### Required work
Arrange the material as a numbered list, starting at its first line and ending at the line that contains "State: 6:13", with both of those lines included. Leave out any blank lines.

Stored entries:
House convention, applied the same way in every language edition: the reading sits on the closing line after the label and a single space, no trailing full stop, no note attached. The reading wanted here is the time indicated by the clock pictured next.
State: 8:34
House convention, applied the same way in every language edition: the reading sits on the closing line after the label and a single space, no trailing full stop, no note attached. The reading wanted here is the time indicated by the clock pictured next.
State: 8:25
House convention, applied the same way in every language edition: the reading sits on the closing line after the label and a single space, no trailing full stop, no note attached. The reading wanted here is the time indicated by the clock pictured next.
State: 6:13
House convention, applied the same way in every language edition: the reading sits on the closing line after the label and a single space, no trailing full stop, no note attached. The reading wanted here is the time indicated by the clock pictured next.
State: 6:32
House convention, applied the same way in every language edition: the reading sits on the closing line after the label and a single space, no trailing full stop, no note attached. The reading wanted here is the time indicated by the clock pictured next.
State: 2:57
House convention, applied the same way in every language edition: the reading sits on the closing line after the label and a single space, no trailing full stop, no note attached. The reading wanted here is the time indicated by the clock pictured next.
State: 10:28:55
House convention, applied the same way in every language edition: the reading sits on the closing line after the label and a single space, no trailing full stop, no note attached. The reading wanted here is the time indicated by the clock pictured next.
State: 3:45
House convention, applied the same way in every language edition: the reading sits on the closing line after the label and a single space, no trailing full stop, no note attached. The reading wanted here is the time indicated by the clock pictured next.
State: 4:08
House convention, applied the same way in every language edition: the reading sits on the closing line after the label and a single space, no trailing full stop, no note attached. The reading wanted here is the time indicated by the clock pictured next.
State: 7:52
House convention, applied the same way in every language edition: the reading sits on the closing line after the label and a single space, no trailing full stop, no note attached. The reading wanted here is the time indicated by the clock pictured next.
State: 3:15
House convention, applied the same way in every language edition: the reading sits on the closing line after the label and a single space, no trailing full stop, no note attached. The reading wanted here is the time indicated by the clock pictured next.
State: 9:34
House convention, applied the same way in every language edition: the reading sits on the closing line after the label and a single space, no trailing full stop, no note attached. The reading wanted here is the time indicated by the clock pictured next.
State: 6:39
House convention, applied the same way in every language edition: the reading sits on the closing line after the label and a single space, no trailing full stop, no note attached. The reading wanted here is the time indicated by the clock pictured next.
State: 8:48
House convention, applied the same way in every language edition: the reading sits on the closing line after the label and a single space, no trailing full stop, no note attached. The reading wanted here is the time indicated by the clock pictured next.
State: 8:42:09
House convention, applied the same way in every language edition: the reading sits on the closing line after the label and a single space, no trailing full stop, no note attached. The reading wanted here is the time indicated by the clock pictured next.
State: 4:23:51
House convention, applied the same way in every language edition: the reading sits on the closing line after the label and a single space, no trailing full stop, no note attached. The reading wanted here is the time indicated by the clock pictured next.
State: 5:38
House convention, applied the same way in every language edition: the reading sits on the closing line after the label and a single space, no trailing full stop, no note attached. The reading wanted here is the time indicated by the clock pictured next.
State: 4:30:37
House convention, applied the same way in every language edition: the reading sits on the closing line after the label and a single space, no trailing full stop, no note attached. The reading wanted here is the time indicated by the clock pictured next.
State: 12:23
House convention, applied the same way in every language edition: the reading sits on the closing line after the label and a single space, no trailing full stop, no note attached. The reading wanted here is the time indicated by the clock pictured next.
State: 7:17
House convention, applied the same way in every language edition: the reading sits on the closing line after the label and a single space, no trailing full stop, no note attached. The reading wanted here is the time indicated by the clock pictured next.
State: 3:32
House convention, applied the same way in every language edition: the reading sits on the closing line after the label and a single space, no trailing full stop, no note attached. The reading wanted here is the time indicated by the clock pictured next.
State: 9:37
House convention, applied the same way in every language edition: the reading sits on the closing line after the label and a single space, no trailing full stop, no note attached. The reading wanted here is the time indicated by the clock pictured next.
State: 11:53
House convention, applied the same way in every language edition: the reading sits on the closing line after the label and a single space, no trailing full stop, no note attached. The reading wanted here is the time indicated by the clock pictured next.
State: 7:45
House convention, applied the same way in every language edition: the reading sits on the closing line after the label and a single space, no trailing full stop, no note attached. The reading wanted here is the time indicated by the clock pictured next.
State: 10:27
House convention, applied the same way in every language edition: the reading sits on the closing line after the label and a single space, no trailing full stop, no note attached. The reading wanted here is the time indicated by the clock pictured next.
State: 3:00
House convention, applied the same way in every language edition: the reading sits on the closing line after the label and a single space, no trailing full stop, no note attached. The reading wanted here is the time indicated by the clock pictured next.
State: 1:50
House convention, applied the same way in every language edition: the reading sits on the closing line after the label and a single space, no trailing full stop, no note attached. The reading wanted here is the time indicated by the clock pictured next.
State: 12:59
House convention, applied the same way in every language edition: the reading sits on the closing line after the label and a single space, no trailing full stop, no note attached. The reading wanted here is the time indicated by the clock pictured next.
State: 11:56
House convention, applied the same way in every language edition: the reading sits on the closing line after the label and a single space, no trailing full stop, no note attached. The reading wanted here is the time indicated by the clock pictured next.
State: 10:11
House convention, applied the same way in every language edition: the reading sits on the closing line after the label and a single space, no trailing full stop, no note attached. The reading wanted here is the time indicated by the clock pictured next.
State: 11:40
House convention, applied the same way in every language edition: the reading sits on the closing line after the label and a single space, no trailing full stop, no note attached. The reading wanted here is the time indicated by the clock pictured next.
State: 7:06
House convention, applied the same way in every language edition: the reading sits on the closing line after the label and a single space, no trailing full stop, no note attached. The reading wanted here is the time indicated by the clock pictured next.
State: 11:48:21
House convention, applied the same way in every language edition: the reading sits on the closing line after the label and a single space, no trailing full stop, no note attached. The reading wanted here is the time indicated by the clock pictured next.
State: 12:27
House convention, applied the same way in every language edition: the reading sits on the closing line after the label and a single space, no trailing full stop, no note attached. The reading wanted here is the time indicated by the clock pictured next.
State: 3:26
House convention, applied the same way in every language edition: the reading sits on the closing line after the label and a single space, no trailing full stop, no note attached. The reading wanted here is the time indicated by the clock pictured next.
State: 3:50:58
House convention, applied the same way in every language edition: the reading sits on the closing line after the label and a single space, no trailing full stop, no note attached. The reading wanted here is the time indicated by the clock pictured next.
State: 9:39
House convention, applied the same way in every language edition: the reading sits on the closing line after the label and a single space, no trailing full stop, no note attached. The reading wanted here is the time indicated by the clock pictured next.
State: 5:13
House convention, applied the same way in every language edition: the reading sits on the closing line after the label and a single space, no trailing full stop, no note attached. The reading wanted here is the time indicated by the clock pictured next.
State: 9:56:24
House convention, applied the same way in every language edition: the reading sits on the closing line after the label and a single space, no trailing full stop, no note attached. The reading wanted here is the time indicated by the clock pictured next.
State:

### Result of this task
1. House convention, applied the same way in every language edition: the reading sits on the closing line after the label and a single space, no trailing full stop, no note attached. The reading wanted here is the time indicated by the clock pictured next.
2. State: 8:34
3. House convention, applied the same way in every language edition: the reading sits on the closing line after the label and a single space, no trailing full stop, no note attached. The reading wanted here is the time indicated by the clock pictured next.
4. State: 8:25
5. House convention, applied the same way in every language edition: the reading sits on the closing line after the label and a single space, no trailing full stop, no note attached. The reading wanted here is the time indicated by the clock pictured next.
6. State: 6:13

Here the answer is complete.